Simon Fonteyn: (57:46)
Well, if I had a magic wand, I’d love to be able to get registration in every state. That would be my number one. If I could achieve that before the end of my career, I think it would be great for the industry. So that would be my number one thing. In terms of the magic wand though, sometimes there is a lot of things that can become redundant. So my concern is, and Chris touched on this, is the sector is actually quite inefficient in the way that things have managed. So AI has the power to actually make things much, much more efficient, but it also has the power to actually make a lot of processes redundant. So there has to be thought around how to use AI and data democracy, to basically benefit not only the whole sector, but those people who work in it as well.

Scott Willson: (59:00)
Awesome. Yep.

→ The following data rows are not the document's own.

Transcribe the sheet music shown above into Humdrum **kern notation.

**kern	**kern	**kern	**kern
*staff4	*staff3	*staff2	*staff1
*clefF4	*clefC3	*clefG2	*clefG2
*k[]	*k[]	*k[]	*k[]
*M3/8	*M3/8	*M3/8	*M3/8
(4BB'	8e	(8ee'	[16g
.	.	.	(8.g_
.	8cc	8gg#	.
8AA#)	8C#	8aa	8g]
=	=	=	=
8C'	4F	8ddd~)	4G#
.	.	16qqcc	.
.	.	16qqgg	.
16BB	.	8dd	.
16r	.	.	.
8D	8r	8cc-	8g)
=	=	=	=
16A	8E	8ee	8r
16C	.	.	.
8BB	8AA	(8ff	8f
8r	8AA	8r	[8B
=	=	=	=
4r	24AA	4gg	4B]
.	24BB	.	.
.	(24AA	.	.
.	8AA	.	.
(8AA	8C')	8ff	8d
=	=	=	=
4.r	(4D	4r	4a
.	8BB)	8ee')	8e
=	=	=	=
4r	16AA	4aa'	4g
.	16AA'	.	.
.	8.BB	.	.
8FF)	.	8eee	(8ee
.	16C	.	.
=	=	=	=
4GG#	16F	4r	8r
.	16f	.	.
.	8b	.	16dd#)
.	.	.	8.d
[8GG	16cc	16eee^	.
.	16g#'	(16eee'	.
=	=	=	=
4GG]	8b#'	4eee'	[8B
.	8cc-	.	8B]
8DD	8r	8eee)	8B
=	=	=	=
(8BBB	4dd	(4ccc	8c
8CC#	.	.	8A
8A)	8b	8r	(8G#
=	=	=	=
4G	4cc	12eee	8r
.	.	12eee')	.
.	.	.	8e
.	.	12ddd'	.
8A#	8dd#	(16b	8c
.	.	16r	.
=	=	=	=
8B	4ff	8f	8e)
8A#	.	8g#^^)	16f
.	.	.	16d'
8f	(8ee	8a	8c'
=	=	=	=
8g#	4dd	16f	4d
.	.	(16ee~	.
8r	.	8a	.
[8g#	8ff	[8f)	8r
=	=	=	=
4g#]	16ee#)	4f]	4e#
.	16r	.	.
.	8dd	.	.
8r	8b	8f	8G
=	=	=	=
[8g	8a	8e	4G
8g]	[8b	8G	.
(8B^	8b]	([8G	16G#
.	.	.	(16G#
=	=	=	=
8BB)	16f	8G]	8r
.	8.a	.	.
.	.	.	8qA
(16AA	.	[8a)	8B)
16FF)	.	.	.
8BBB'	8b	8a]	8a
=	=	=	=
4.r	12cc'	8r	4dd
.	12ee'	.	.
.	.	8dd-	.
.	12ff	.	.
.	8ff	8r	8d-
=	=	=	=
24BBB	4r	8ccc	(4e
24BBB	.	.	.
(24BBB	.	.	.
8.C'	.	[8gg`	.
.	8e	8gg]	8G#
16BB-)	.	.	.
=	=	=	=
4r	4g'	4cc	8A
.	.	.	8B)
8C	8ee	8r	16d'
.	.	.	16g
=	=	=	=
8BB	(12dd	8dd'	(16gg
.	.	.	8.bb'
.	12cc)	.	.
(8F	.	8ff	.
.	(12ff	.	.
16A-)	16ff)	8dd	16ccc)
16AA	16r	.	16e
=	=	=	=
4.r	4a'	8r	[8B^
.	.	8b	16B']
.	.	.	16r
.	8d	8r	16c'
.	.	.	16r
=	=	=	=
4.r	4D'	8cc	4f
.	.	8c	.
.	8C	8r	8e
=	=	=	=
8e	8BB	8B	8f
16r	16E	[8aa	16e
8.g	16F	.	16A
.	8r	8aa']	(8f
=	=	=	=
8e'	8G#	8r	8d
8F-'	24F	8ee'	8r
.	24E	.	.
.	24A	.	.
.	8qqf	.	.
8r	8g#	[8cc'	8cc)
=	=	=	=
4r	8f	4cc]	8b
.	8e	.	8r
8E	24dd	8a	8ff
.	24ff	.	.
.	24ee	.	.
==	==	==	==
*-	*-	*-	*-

And Chris, magic wand?

Chris Hanley: (59:08)
Yeah, I think for me, ultimately I’d love to be able to get access to a data set that helped demonstrate whether or not a relocation from one site to another would be to the benefit of the business that I’m working with. So some sort of aggregation of different data points that gave me, ticking a box or not, that would be ideal. It would probably do me out of a job, but it would be very handy. Because often we get caught up trying to make recommendations to clients and it could be that there’s a couple of different options that could work for them, but I’d love to be able to have a really concrete indicator that I could point to, that said, “Look, there’s an AI platform, let’s analyse these 20 different data points, that it’s recommending that you proceed with this transaction, and it’s right more often than it’s not.” So if that existed, that would make my job a lot easier, but I’d probably have a bit too much time on my hands if that existed.

Scott Willson: (01:00:16)
Thank you, Chris. That’s all we have time for today. Special thank you to Stone & Chalk, who’ve made today possible. Stone & Chalk are Australia’s leader in connecting founders, investors, and industry stakeholders and they’re home to more than 20 of Australia’s pioneer in Proptech. So a special thank you to Samantha Anderson, Stone & Chalk, for making today happen. Thank you as well to the Proptech Association of Australia, and thank you to all our panellists, Simon Fonteyn, Liam Murray, Chris Hanley, and Stephen White.